Lucy, my first road bike, now converted to a commuter bike.
Lucy, my first road bike, now converted to a commuter bike.

Lucy was my first road bike, a Cannondale R300. She is the bike I completed America’s Most Beautiful Ride with. A century ride around Lake Tahoe, where I first began raising money for cancer research through riding. I crashed her and spent months in rehab and years in pain thanks to an unleashed dog. After neglecting her for years, I rekindled our relationship, and loaned to my oldest child, while he was in law school-where she spent a year alone in a dusty garage, neglected. Someone should have called bike protective services on my son, as she reemerged, dusty & rusty when he brought her back home to me after months of begging on my part. She now has been transformed into a commuter bike and takes me on slower, but on more deliberate, utilitarian trips.

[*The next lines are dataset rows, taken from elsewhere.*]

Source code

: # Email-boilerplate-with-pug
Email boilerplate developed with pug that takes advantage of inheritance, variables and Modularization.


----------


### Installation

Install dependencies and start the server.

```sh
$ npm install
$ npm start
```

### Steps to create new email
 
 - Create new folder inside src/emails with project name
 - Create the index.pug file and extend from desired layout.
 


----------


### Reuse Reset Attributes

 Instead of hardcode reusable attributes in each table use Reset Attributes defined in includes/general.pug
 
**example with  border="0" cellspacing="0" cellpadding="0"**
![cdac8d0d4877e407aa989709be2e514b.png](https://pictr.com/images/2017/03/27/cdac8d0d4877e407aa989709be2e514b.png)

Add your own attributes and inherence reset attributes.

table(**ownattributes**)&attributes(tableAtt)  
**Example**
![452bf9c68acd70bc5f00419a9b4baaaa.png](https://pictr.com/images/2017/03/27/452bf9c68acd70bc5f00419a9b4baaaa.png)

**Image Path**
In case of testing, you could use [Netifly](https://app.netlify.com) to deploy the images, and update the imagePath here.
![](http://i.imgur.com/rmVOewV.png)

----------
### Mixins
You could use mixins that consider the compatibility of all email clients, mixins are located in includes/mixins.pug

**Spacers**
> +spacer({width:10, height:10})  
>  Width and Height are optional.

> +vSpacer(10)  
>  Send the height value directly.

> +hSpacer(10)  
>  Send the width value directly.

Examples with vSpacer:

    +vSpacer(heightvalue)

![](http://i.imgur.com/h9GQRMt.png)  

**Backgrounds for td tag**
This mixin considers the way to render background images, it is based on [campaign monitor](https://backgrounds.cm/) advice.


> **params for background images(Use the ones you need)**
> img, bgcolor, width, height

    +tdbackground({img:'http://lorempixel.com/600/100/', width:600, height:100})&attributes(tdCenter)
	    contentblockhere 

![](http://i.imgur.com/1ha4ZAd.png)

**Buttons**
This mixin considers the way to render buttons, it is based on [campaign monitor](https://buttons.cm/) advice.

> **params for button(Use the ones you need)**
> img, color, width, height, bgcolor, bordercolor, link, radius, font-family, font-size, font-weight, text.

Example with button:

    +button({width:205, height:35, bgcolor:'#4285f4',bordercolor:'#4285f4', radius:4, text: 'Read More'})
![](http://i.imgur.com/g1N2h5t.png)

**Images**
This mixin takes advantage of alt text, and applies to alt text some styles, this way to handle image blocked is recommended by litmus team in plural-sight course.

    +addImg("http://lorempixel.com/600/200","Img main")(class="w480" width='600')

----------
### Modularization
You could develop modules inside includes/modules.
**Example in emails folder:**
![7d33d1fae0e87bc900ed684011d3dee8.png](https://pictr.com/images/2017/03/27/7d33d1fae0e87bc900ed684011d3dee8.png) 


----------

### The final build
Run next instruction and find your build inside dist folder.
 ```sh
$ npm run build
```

And then there is ’76. ’76 was the first bike I ever had. A 1976 Huffy Stars & Stripes I rescued recently from a bike swap meet and have spent hours restoring it back down to its original Cheater Slick drag tire on the rear. This came with a red, white and blue stripped banana seat, red and white starred fenders, and a white and blue fade painted frame. It was the epitome of cool, when I woke up and saw him next to the Christmas tree. I would be the next Evel Knieval, or at least crash as often as he did.

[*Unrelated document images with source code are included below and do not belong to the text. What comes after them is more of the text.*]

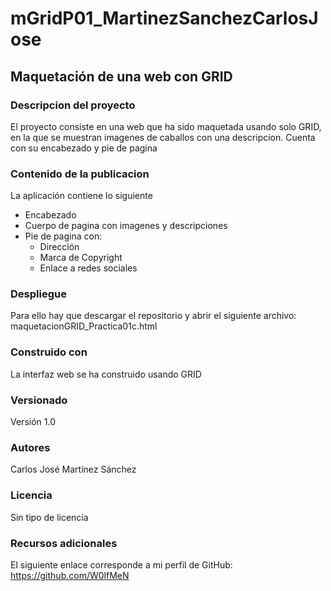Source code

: # mGridP01_MartinezSanchezCarlosJose
## Maquetación de una web con GRID

### Descripcion del proyecto
El proyecto consiste en una web que ha sido maquetada usando solo GRID, en la que se muestran imagenes de caballos con una descripcion. Cuenta con su encabezado y pie de pagina

### Contenido de la publicacion
La aplicación contiene lo siguiente
  - Encabezado
  - Cuerpo de pagina con imagenes y descripciones
  - Pie de pagina con:
    - Dirección
    - Marca de Copyright
    - Enlace a redes sociales

### Despliegue
Para ello hay que descargar el repositorio y abrir el siguiente archivo: maquetacionGRID_Practica01c.html

### Construido con
La interfaz web se ha construido usando GRID

### Versionado
Versión 1.0

### Autores
Carlos José Martínez Sánchez

### Licencia
Sin tipo de licencia

### Recursos adicionales
El siguiente enlace corresponde a mi perfil de GitHub: https://github.com/W0lfMeN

Iggy was my first mountain bike-a Giant Iguana with an awesome chrome-black frame paint job, which I later found out they discontinued as it was polluting some river in China. I sold Iggy at a garage sale, as I just didn’t have any more garage space with a family of five cyclists. I let Iggy go for $45 and to this day feel like I put one of my children up for adoption. My telephone number was etched into the down tube and I hope someone, some day, calls me and says I found your child. I want that bike back dearly. Iggy was the bike I began biking with my father on. We would spend a week each summer on bike tours and reconnecting with each other. Camping outside, stopping along the routes to admire something beautiful, and stopping for the occasional ice cream shop along the way. Iggy was also reliable despite my stupidity. Despite only having trained the weekend before and riding the longest I had ever rode-a whopping 25 miles with some friends, I signed us up for a whopping double century ride, 210 miles! Imagine my youthful stupidity (I was 23 then) thinking I could ride a mountain bike 105 miles down and then 105 miles back the next day on a mountain bike with knobby tires! Iggy got me through that stupidity alive and in one piece, but so did the 10 Aleve I took during the second day. Oh, how I miss those fond memories of trying to walk into work that Monday. Just put one foot in front of the other…

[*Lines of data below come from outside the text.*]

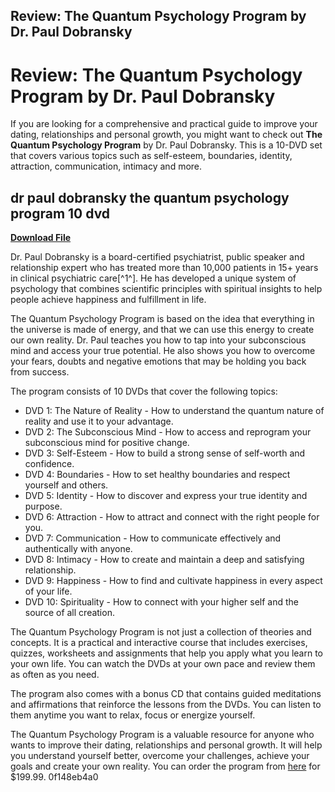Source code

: ## Review: The Quantum Psychology Program by Dr. Paul Dobransky

  
# Review: The Quantum Psychology Program by Dr. Paul Dobransky
 
If you are looking for a comprehensive and practical guide to improve your dating, relationships and personal growth, you might want to check out **The Quantum Psychology Program** by Dr. Paul Dobransky. This is a 10-DVD set that covers various topics such as self-esteem, boundaries, identity, attraction, communication, intimacy and more.
 
## dr paul dobransky the quantum psychology program 10 dvd


[**Download File**](https://kolbgerttechan.blogspot.com/?l=2tKURs)

 
Dr. Paul Dobransky is a board-certified psychiatrist, public speaker and relationship expert who has treated more than 10,000 patients in 15+ years in clinical psychiatric care[^1^]. He has developed a unique system of psychology that combines scientific principles with spiritual insights to help people achieve happiness and fulfillment in life.
 
The Quantum Psychology Program is based on the idea that everything in the universe is made of energy, and that we can use this energy to create our own reality. Dr. Paul teaches you how to tap into your subconscious mind and access your true potential. He also shows you how to overcome your fears, doubts and negative emotions that may be holding you back from success.
 
The program consists of 10 DVDs that cover the following topics:
 
- DVD 1: The Nature of Reality - How to understand the quantum nature of reality and use it to your advantage.
- DVD 2: The Subconscious Mind - How to access and reprogram your subconscious mind for positive change.
- DVD 3: Self-Esteem - How to build a strong sense of self-worth and confidence.
- DVD 4: Boundaries - How to set healthy boundaries and respect yourself and others.
- DVD 5: Identity - How to discover and express your true identity and purpose.
- DVD 6: Attraction - How to attract and connect with the right people for you.
- DVD 7: Communication - How to communicate effectively and authentically with anyone.
- DVD 8: Intimacy - How to create and maintain a deep and satisfying relationship.
- DVD 9: Happiness - How to find and cultivate happiness in every aspect of your life.
- DVD 10: Spirituality - How to connect with your higher self and the source of all creation.

The Quantum Psychology Program is not just a collection of theories and concepts. It is a practical and interactive course that includes exercises, quizzes, worksheets and assignments that help you apply what you learn to your own life. You can watch the DVDs at your own pace and review them as often as you need.
 
The program also comes with a bonus CD that contains guided meditations and affirmations that reinforce the lessons from the DVDs. You can listen to them anytime you want to relax, focus or energize yourself.
 
The Quantum Psychology Program is a valuable resource for anyone who wants to improve their dating, relationships and personal growth. It will help you understand yourself better, overcome your challenges, achieve your goals and create your own reality. You can order the program from [here](https://youreducation.io/product/dr-paul-dobransky-the-quantum-psychology-program-dvd/) for $199.99.
 0f148eb4a0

Margaret Thatcher was the lady I left Lucy for. A Giant Defy 1 Composite, carbon fiber bike that I could hold with just my index finger extended underneath the frame. My wife refers to Margaret as my mid-life crisis and she is right. But unlike the Iron Lady, this lady has curves and sex appeal. but she remains a strong lady, just like her namesake. Margaret has been with me on more century rides than I can count including my longest ride ever. Margaret carried me from Cleveland to Cincinnati on a 330 mile journey in 29.5 hours to help me celebrate my 30th Cancerversery (Anniversary of being cancer free), while raising over $11,000 for cancer research. As a road bike, she road over 80 miles on crushed limestone, went up some of the steepest grades I have ever ridden on, pulled me through when I lost my sag support for hours at the hottest time of day and without any food or water left. She held me up when I bonked, having to lean against her and fight back the tears outside a local gas station. Only a friend does that.

What I think is interesting is we tend to have a relationship with things that take us on a journey. My friend in high school named his Chevy Nova, “The Beast”. It was an ugly avocado green, with ripped seats and no AC. It was a mess.  But it was his first car. His journey to adulthood and independence. It took him places and gave him freedom. Much like Lucky, Margaret Thatcher, Iggy and ’76 do for me.